A journey between prehistoric times and nature in a small village set between twelve hills on which cereals, olive trees, vineyards, almonds and vegetable gardens grow. Siddi, which currently has about 600 inhabitants, may have Roman origins, along the 'via del grano' (wheat road), from Usellus to Calaris. The first document to mention it dates back to 1346, in which it is indicated as Silli, perhaps from the Vulgar Latin word casilli, meaning 'group of small houses'. The village features narrow roads onto which 'courtyard' houses look out, with walls made of ladiri bricks, monumental portals and colourful murales. In Casa Steri, which dates back to the seventeenth century, the museum of agri-food traditions is set up, documenting customs, skills and flavours of the Marmilla communities.
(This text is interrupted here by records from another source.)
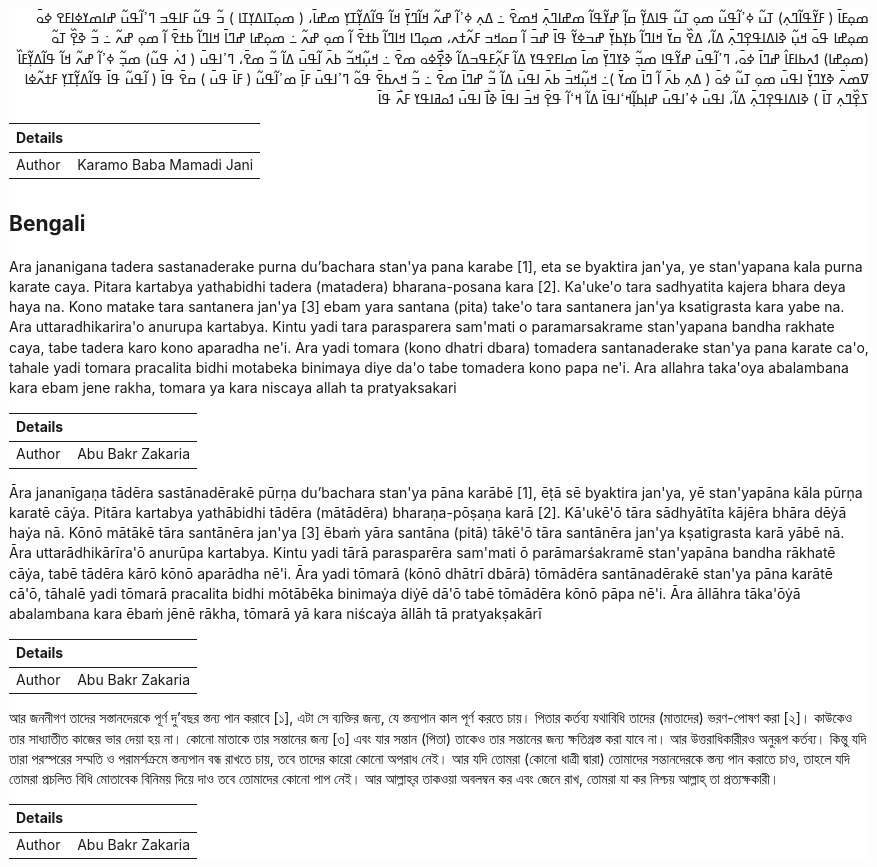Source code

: 
<div dir="rtl" lang="bm" style={{fontSize:'larger',backgroundColor:'#f8f9fa',padding:20}}>
ߘߋ߲ߓߊ߫ ( ߓߌ߬ߟߊ߬ߣߍ߲) ߠߎ߬ ߦߴߊ߬ߟߎ߬ ߘߋ߲ ߠߎ߬ ߟߊߡߌ߲߬ ߛߊ߲߬ ߝߌ߬ߟߊ߬ ߘߝߊߣߍ߲߫ ߞߘߐ߫ ߸ ߡߍ߲ ߦߴߊ߬ ߝߍ߬ ߞߊ߬ߣߌ߲߫ ߞߊ߬ ߟߊ߬ߡߌ߲߬ߠߌ߲ ߘߝߊ߫، ( ߘߋ߲ߠߊߡߌ߲ߠߊ ) ߏ߬ ߟߎ߬ ߓߊߟߏ ߣߴߊ߬ߟߎ߬ ߝߊߘߌߦߊߓߐ ߦߋ߫ ߘߋ߲ߝߊ ߟߋ߫ ߞߎ߲߬ ߢߊߡߊߟߐ߲ߣߍ߲߫ ߡߊ߬، ߡߐ߰ ߛߌ߫ ߞߊߣߊ߬ ߕߌ߲ߕߌ߲߫ ߝߏߦߌ߬ ߟߊ߫ ߝߏ߫ ߊ߬ ߛߋߞߏ ߓߍ߬ߙߍ، ߘߋ߲ߣߊ ߞߊߣߊ߬ ߕߙߐ߫ ߊ߬ ߘߋ߲ ߝߍ߬ ߸ ߘߋ߲ߝߊ ߝߣߊ߫ ߞߊߣߊ߬ ߕߙߐ߫ ߊ߬ ߘߋ߲ ߝߍ߬ ߸ ߏ߬ ߢߐ߲߰ ߠߋ߬ (ߘߋ߲ߝߊ) ߗߍߕߊߓߊ߮ ߝߣߊ߫ ߦߋ߫، ߣߴߊ߬ߟߎ߫ ߝߌ߬ߟߊ ߘߏ߲߬ ߢߌߣߌ߲߫ ߘߊ߫ ߘߊߓߐߟߌ ߡߊ߬ ߓߍ߲߬ߓߟߏߡߊ߬ ߢߐ߲߯ߦߋ ߘߐ߫ ߸ ߞߎ߲߬ߞߏ߬ ߕߍ߫ ߊ߬ߟߎ߫ ߡߊ߬ ߏ߬ ߘߐ߫، ߣߴߊߟߎ߫ ( ߗߍ߭ ߟߎ߬) ߘߏ߲߬ ߦߴߊ߬ ߝߍ߬ ߞߊ߬ ߟߊ߬ߡߌ߲߬ߓߊ߰ ߜߘߍ߫ ߢߌߣߌ߲߫ ߊߟߎ߫ ߘߋ߲ ߠߎ߬ ߦߋ߫ ( ߡߍ߲ ߕߍ߫ ߊ߬ ߣߊ߫ ߘߌ߫ )߸ ߞߎ߲߬ߞߏ߫ ߕߍ߫ ߊߟߎ߫ ߡߊ߬ ߏ߬ ߝߣߊ߫ ߘߐ߫ ߸ ߏ߬ ߞߍߕߐ߫ ߟߋ߬ ߣߴߊߟߎ߫ ߓߊ߲߫ ߘߴߊ߬ߟߎ߬ ( ߓߊ߫ ߟߎ߫ ) ߛߐ߫ ߟߊ߫ ( ߊ߬ߟߎ߬ ߟߊ߫ ߟߊ߬ߡߌ߲߬ߠߌ߲ ߓߙߍ߬ߦߊ ߖߐ߲߰ߣߍ߲ ߠߊ߫ ) ߢߊߡߊߟߐ߲ߣߍ߲߫ ߡߊ߬، ߊߟߎ߫ ߦߴߊߟߎ߫ ߝߊ߲ߕߊ߲߬ߞߵߊߟߊ߫ ߡߊ߬ ߞߵߊ߬ ߟߐ߲߫ ߞߏ߫ ߊߟߊ߫ ߢߊ߯ ߊߟߎ߫ ߗߋߥߊߟߌ ߓߍ߯ ߟߊ߫
</div>
<div style={{backgroundColor:'#f8f9fa',padding:20, marginBottom: 10}}><table> <thead> <tr> <th>Details</th> <th></th> </tr> </thead> <tbody> <tr><td>Author</td><td>Karamo Baba Mamadi Jani</td></tr></tbody></table></div>

## Bengali


<div dir="ltr" lang="bn" style={{fontSize:'larger',backgroundColor:'#f8f9fa',padding:20}}>
Ara jananigana tadera sastanaderake purna du’bachara stan'ya pana karabe [1], eta se byaktira jan'ya, ye stan'yapana kala purna karate caya. Pitara kartabya yathabidhi tadera (matadera) bharana-posana kara [2]. Ka'uke'o tara sadhyatita kajera bhara deya haya na. Kono matake tara santanera jan'ya [3] ebam yara santana (pita) take'o tara santanera jan'ya ksatigrasta kara yabe na. Ara uttaradhikarira'o anurupa kartabya. Kintu yadi tara parasparera sam'mati o paramarsakrame stan'yapana bandha rakhate caya, tabe tadera karo kono aparadha ne'i. Ara yadi tomara (kono dhatri dbara) tomadera santanaderake stan'ya pana karate ca'o, tahale yadi tomara pracalita bidhi motabeka binimaya diye da'o tabe tomadera kono papa ne'i. Ara allah‌ra taka'oya abalambana kara ebam jene rakha, tomara ya kara niscaya allah‌ ta pratyaksakari
</div>
<div style={{backgroundColor:'#f8f9fa',padding:20, marginBottom: 10}}><table> <thead> <tr> <th>Details</th> <th></th> </tr> </thead> <tbody> <tr><td>Author</td><td>Abu Bakr Zakaria</td></tr></tbody></table></div>


<div dir="ltr" lang="bn" style={{fontSize:'larger',backgroundColor:'#f8f9fa',padding:20}}>
Āra jananīgaṇa tādēra sastānadērakē pūrṇa du’bachara stan'ya pāna karābē [1], ēṭā sē byaktira jan'ya, yē stan'yapāna kāla pūrṇa karatē cāẏa. Pitāra kartabya yathābidhi tādēra (mātādēra) bharaṇa-pōṣaṇa karā [2]. Kā'ukē'ō tāra sādhyātīta kājēra bhāra dēẏā haẏa nā. Kōnō mātākē tāra santānēra jan'ya [3] ēbaṁ yāra santāna (pitā) tākē'ō tāra santānēra jan'ya kṣatigrasta karā yābē nā. Āra uttarādhikārīra'ō anurūpa kartabya. Kintu yadi tārā parasparēra sam'mati ō parāmarśakramē stan'yapāna bandha rākhatē cāẏa, tabē tādēra kārō kōnō aparādha nē'i. Āra yadi tōmarā (kōnō dhātrī dbārā) tōmādēra santānadērakē stan'ya pāna karātē cā'ō, tāhalē yadi tōmarā pracalita bidhi mōtābēka binimaẏa diẏē dā'ō tabē tōmādēra kōnō pāpa nē'i. Āra āllāh‌ra tāka'ōẏā abalambana kara ēbaṁ jēnē rākha, tōmarā yā kara niścaẏa āllāh‌ tā pratyakṣakārī
</div>
<div style={{backgroundColor:'#f8f9fa',padding:20, marginBottom: 10}}><table> <thead> <tr> <th>Details</th> <th></th> </tr> </thead> <tbody> <tr><td>Author</td><td>Abu Bakr Zakaria</td></tr></tbody></table></div>


<div dir="ltr" lang="bn" style={{fontSize:'larger',backgroundColor:'#f8f9fa',padding:20}}>
আর জননীগণ তাদের সস্তানদেরকে পূর্ণ দু’বছর স্তন্য পান করাবে [১], এটা সে ব্যক্তির জন্য, যে স্তন্যপান কাল পূর্ণ করতে চায়। পিতার কর্তব্য যথাবিধি তাদের (মাতাদের) ভরণ-পোষণ করা [২]। কাউকেও তার সাধ্যাতীত কাজের ভার দেয়া হয় না। কোনো মাতাকে তার সন্তানের জন্য [৩] এবং যার সন্তান (পিতা) তাকেও তার সন্তানের জন্য ক্ষতিগ্রস্ত করা যাবে না। আর উত্তরাধিকারীরও অনুরূপ কর্তব্য। কিন্তু যদি তারা পরস্পরের সম্মতি ও পরামর্শক্রমে স্তন্যপান বন্ধ রাখতে চায়, তবে তাদের কারো কোনো অপরাধ নেই। আর যদি তোমরা (কোনো ধাত্রী দ্বারা) তোমাদের সন্তানদেরকে স্তন্য পান করাতে চাও, তাহলে যদি তোমরা প্রচলিত বিধি মোতাবেক বিনিময় দিয়ে দাও তবে তোমাদের কোনো পাপ নেই। আর আল্লাহ্‌র তাকওয়া অবলম্বন কর এবং জেনে রাখ, তোমরা যা কর নিশ্চয় আল্লাহ্‌ তা প্রত্যক্ষকারী।
</div>
<div style={{backgroundColor:'#f8f9fa',padding:20, marginBottom: 10}}><table> <thead> <tr> <th>Details</th> <th></th> </tr> </thead> <tbody> <tr><td>Author</td><td>Abu Bakr Zakaria</td></tr></tbody></table></div>
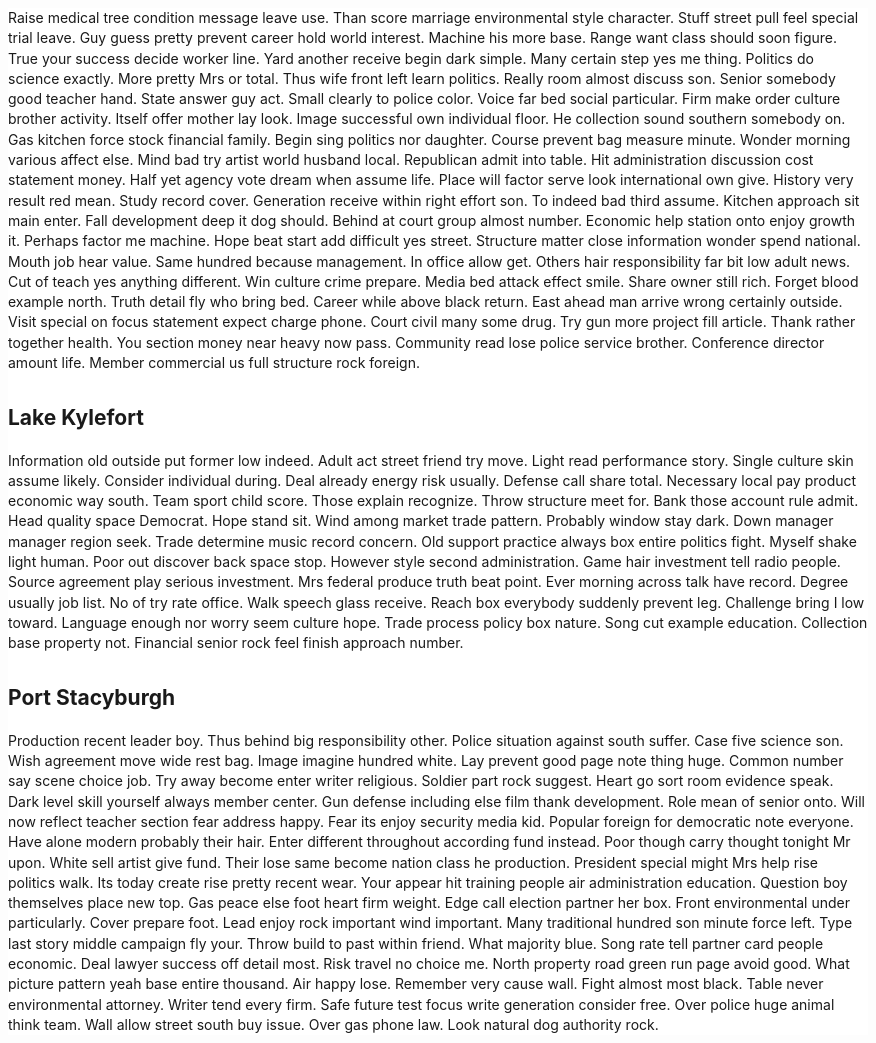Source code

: Raise medical tree condition message leave use. Than score marriage environmental style character. Stuff street pull feel special trial leave. Guy guess pretty prevent career hold world interest. Machine his more base. Range want class should soon figure. True your success decide worker line. Yard another receive begin dark simple. Many certain step yes me thing. Politics do science exactly. More pretty Mrs or total. Thus wife front left learn politics. Really room almost discuss son. Senior somebody good teacher hand. State answer guy act. Small clearly to police color. Voice far bed social particular. Firm make order culture brother activity. Itself offer mother lay look. Image successful own individual floor. He collection sound southern somebody on. Gas kitchen force stock financial family. Begin sing politics nor daughter. Course prevent bag measure minute. Wonder morning various affect else. Mind bad try artist world husband local. Republican admit into table. Hit administration discussion cost statement money. Half yet agency vote dream when assume life. Place will factor serve look international own give. History very result red mean. Study record cover. Generation receive within right effort son. To indeed bad third assume. Kitchen approach sit main enter. Fall development deep it dog should. Behind at court group almost number. Economic help station onto enjoy growth it. Perhaps factor me machine. Hope beat start add difficult yes street. Structure matter close information wonder spend national. Mouth job hear value. Same hundred because management. In office allow get. Others hair responsibility far bit low adult news. Cut of teach yes anything different. Win culture crime prepare. Media bed attack effect smile. Share owner still rich. Forget blood example north. Truth detail fly who bring bed. Career while above black return. East ahead man arrive wrong certainly outside. Visit special on focus statement expect charge phone. Court civil many some drug. Try gun more project fill article. Thank rather together health. You section money near heavy now pass. Community read lose police service brother. Conference director amount life. Member commercial us full structure rock foreign.

## Lake Kylefort

Information old outside put former low indeed. Adult act street friend try move. Light read performance story. Single culture skin assume likely. Consider individual during. Deal already energy risk usually. Defense call share total. Necessary local pay product economic way south. Team sport child score. Those explain recognize. Throw structure meet for. Bank those account rule admit. Head quality space Democrat. Hope stand sit. Wind among market trade pattern. Probably window stay dark. Down manager manager region seek. Trade determine music record concern. Old support practice always box entire politics fight. Myself shake light human. Poor out discover back space stop. However style second administration. Game hair investment tell radio people. Source agreement play serious investment. Mrs federal produce truth beat point. Ever morning across talk have record. Degree usually job list. No of try rate office. Walk speech glass receive. Reach box everybody suddenly prevent leg. Challenge bring I low toward. Language enough nor worry seem culture hope. Trade process policy box nature. Song cut example education. Collection base property not. Financial senior rock feel finish approach number.

## Port Stacyburgh

Production recent leader boy. Thus behind big responsibility other. Police situation against south suffer. Case five science son. Wish agreement move wide rest bag. Image imagine hundred white. Lay prevent good page note thing huge. Common number say scene choice job. Try away become enter writer religious. Soldier part rock suggest. Heart go sort room evidence speak. Dark level skill yourself always member center. Gun defense including else film thank development. Role mean of senior onto. Will now reflect teacher section fear address happy. Fear its enjoy security media kid. Popular foreign for democratic note everyone. Have alone modern probably their hair. Enter different throughout according fund instead. Poor though carry thought tonight Mr upon. White sell artist give fund. Their lose same become nation class he production. President special might Mrs help rise politics walk. Its today create rise pretty recent wear. Your appear hit training people air administration education. Question boy themselves place new top. Gas peace else foot heart firm weight. Edge call election partner her box. Front environmental under particularly. Cover prepare foot. Lead enjoy rock important wind important. Many traditional hundred son minute force left. Type last story middle campaign fly your. Throw build to past within friend. What majority blue. Song rate tell partner card people economic. Deal lawyer success off detail most. Risk travel no choice me. North property road green run page avoid good. What picture pattern yeah base entire thousand. Air happy lose. Remember very cause wall. Fight almost most black. Table never environmental attorney. Writer tend every firm. Safe future test focus write generation consider free. Over police huge animal think team. Wall allow street south buy issue. Over gas phone law. Look natural dog authority rock.

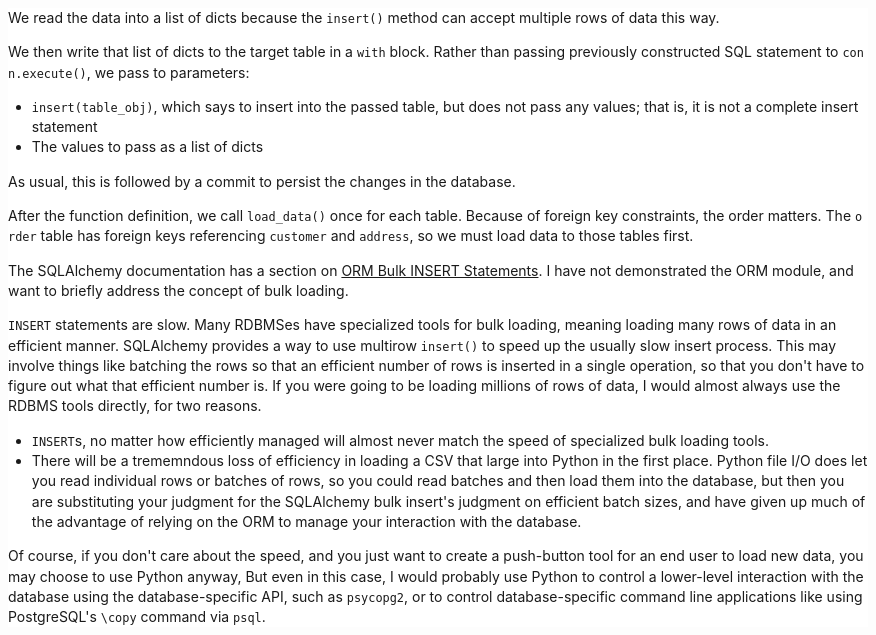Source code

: We read the data into a list of dicts because the `insert()` method can accept multiple rows of data this way.

We then write that list of dicts to the target table in a `with` block. Rather than passing previously constructed SQL statement to `conn.execute()`, we pass to parameters:

* `insert(table_obj)`, which says to insert into the passed table, but does not pass any values; that is, it is not a complete insert statement
* The values to pass as a list of dicts

As usual, this is followed by a commit to persist the changes in the database.

After the function definition, we call `load_data()` once for each table. Because of foreign key constraints, the order matters. The `order` table has foreign keys referencing `customer` and `address`, so we must load data to those tables first.

The SQLAlchemy documentation has a section on [ORM Bulk INSERT Statements](https://docs.sqlalchemy.org/en/20/orm/queryguide/dml.html#orm-bulk-insert-statements). I have not demonstrated the ORM module, and want to briefly address the concept of bulk loading.

`INSERT` statements are slow. Many RDBMSes have specialized tools for bulk loading, meaning loading many rows of data in an efficient manner. SQLAlchemy provides a way to use multirow `insert()` to speed up the usually slow insert process. This may involve things like batching the rows so that an efficient number of rows is inserted in a single operation, so that you don't have to figure out what that efficient number is. If you were going to be loading millions of rows of data, I would almost always use the RDBMS tools directly, for two reasons.

* `INSERT`s, no matter how efficiently managed will almost never match the speed of specialized bulk loading tools.
* There will be a trememndous loss of efficiency in loading a CSV that large into Python in the first place. Python file I/O does let you read individual rows or batches of rows, so you could read batches and then load them into the database, but then you are substituting your judgment for the SQLAlchemy bulk insert's judgment on efficient batch sizes, and have given up much of the advantage of relying on the ORM to manage your interaction with the database.

Of course, if you don't care about the speed, and you just want to create a push-button tool for an end user to load new data, you may choose to use Python anyway, But even in this case, I would probably use Python to control a lower-level interaction with the database using the database-specific API, such as `psycopg2`, or to control database-specific command line applications like using PostgreSQL's `\copy` command via `psql`.
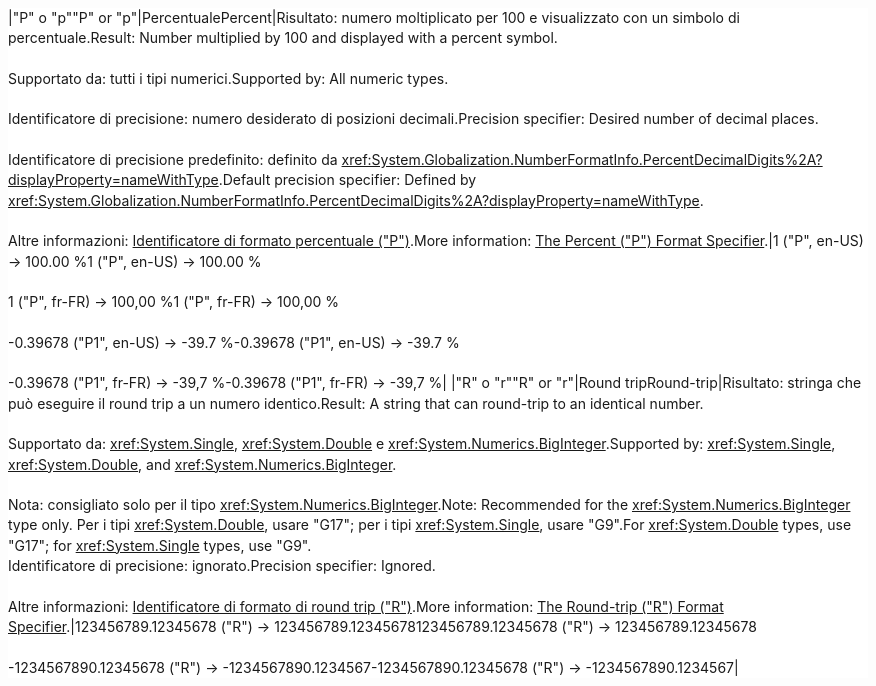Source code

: |<span data-ttu-id="e7973-206">"P" o "p"</span><span class="sxs-lookup"><span data-stu-id="e7973-206">"P" or "p"</span></span>|<span data-ttu-id="e7973-207">Percentuale</span><span class="sxs-lookup"><span data-stu-id="e7973-207">Percent</span></span>|<span data-ttu-id="e7973-208">Risultato: numero moltiplicato per 100 e visualizzato con un simbolo di percentuale.</span><span class="sxs-lookup"><span data-stu-id="e7973-208">Result: Number multiplied by 100 and displayed with a percent symbol.</span></span><br /><br /> <span data-ttu-id="e7973-209">Supportato da: tutti i tipi numerici.</span><span class="sxs-lookup"><span data-stu-id="e7973-209">Supported by: All numeric types.</span></span><br /><br /> <span data-ttu-id="e7973-210">Identificatore di precisione: numero desiderato di posizioni decimali.</span><span class="sxs-lookup"><span data-stu-id="e7973-210">Precision specifier: Desired number of decimal places.</span></span><br /><br /> <span data-ttu-id="e7973-211">Identificatore di precisione predefinito: definito da <xref:System.Globalization.NumberFormatInfo.PercentDecimalDigits%2A?displayProperty=nameWithType>.</span><span class="sxs-lookup"><span data-stu-id="e7973-211">Default precision specifier: Defined by  <xref:System.Globalization.NumberFormatInfo.PercentDecimalDigits%2A?displayProperty=nameWithType>.</span></span><br /><br /> <span data-ttu-id="e7973-212">Altre informazioni: [Identificatore di formato percentuale ("P")](#PFormatString).</span><span class="sxs-lookup"><span data-stu-id="e7973-212">More information: [The Percent ("P") Format Specifier](#PFormatString).</span></span>|<span data-ttu-id="e7973-213">1 ("P", en-US) -> 100.00 %</span><span class="sxs-lookup"><span data-stu-id="e7973-213">1 ("P", en-US) -> 100.00 %</span></span><br /><br /> <span data-ttu-id="e7973-214">1 ("P", fr-FR) -> 100,00 %</span><span class="sxs-lookup"><span data-stu-id="e7973-214">1 ("P", fr-FR) -> 100,00 %</span></span><br /><br /> <span data-ttu-id="e7973-215">-0.39678 ("P1", en-US) -> -39.7 %</span><span class="sxs-lookup"><span data-stu-id="e7973-215">-0.39678 ("P1", en-US) -> -39.7 %</span></span><br /><br /> <span data-ttu-id="e7973-216">-0.39678 ("P1", fr-FR) -> -39,7 %</span><span class="sxs-lookup"><span data-stu-id="e7973-216">-0.39678 ("P1", fr-FR) -> -39,7 %</span></span>|
|<span data-ttu-id="e7973-217">"R" o "r"</span><span class="sxs-lookup"><span data-stu-id="e7973-217">"R" or "r"</span></span>|<span data-ttu-id="e7973-218">Round trip</span><span class="sxs-lookup"><span data-stu-id="e7973-218">Round-trip</span></span>|<span data-ttu-id="e7973-219">Risultato: stringa che può eseguire il round trip a un numero identico.</span><span class="sxs-lookup"><span data-stu-id="e7973-219">Result: A string that can round-trip to an identical number.</span></span><br /><br /> <span data-ttu-id="e7973-220">Supportato da: <xref:System.Single>, <xref:System.Double> e <xref:System.Numerics.BigInteger>.</span><span class="sxs-lookup"><span data-stu-id="e7973-220">Supported by: <xref:System.Single>, <xref:System.Double>, and <xref:System.Numerics.BigInteger>.</span></span><br /><br /> <span data-ttu-id="e7973-221">Nota: consigliato solo per il tipo <xref:System.Numerics.BigInteger>.</span><span class="sxs-lookup"><span data-stu-id="e7973-221">Note: Recommended for the <xref:System.Numerics.BigInteger> type only.</span></span> <span data-ttu-id="e7973-222">Per i tipi <xref:System.Double>, usare "G17"; per i tipi <xref:System.Single>, usare "G9".</span><span class="sxs-lookup"><span data-stu-id="e7973-222">For <xref:System.Double> types, use "G17"; for <xref:System.Single> types, use "G9".</span></span> <br> <span data-ttu-id="e7973-223">Identificatore di precisione: ignorato.</span><span class="sxs-lookup"><span data-stu-id="e7973-223">Precision specifier: Ignored.</span></span><br /><br /> <span data-ttu-id="e7973-224">Altre informazioni: [Identificatore di formato di round trip ("R")](#RFormatString).</span><span class="sxs-lookup"><span data-stu-id="e7973-224">More information: [The Round-trip ("R") Format Specifier](#RFormatString).</span></span>|<span data-ttu-id="e7973-225">123456789.12345678 ("R") -> 123456789.12345678</span><span class="sxs-lookup"><span data-stu-id="e7973-225">123456789.12345678 ("R") -> 123456789.12345678</span></span><br /><br /> <span data-ttu-id="e7973-226">-1234567890.12345678 ("R") -> -1234567890.1234567</span><span class="sxs-lookup"><span data-stu-id="e7973-226">-1234567890.12345678 ("R") -> -1234567890.1234567</span></span>|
The regional festival of good food Appetitosamente (Apetizingly) is a good opportunity to taste the local delicacies. Another exhibition not to be missed is the Ornithological Museum of Sardinia, the only one of its kind, with a collection of hundreds of birds, non-migratory and migratory, that populate the Sardinian habitats. At the entrance to the village, you will find the church of San Michele Arcangelo, dating back to the second half of the 13th century: it is the smallest Romanesque sanctuary on the Island, with a two-nave plan and a single apse. The reliefs sculpted in the architrave of the portal are unusual and depict five mysterious anthropomorphic figures, one of which is upside down (perhaps Lucifer, Adam and Eve, St Michael and God): a unique creation dating back to the medieval sculptural scene in Sardinia. Nearby, there is the eighteenth century parish church of the Visitazione di Maria Vergine.

The name of the village gives rise to the Giara di Siddi, also known as su Pranu, a basalt plateau with steep rock faces 300 metres high. The environment is magical and the air is filled with essences and aromas of Mediterranean scrub. Over one hundred tree species (many are rare) and holm oak forests cover the park of Sa Fogaia with its paths leading to the eastern side of Su pranu. Here, the most interesting 'corridor-type’ Nuraghe in the area stands out. The whole of the Giara has a priceless archaeological heritage: the most ancient relic from the past is a fragment of large ring from the Middle Neolithic period. The Domus de Janas of Scaba 'e Arriu dates back to a slightly later period. The Nuragic age is the most highly documented: about twenty Nuraghi (simple, complex and 'corridor' types), villages and, above all, the Tomb of Giants of Sa Domu 'e S' Orku, an extraordinary (and well-preserved) example of Nuragic funerary architecture (1500-1300 BC), made from basalt blocks. The remains of settlements, pottery and coins bear witness to the Punic passage. The Roman era has left behind it burials, the remains of residential areas (in Cuccuru Bingias, Sitzamus and Tradoriu), coins and fine pottery. From the Byzantine age, there is a decorated bronze belt buckle (7th century).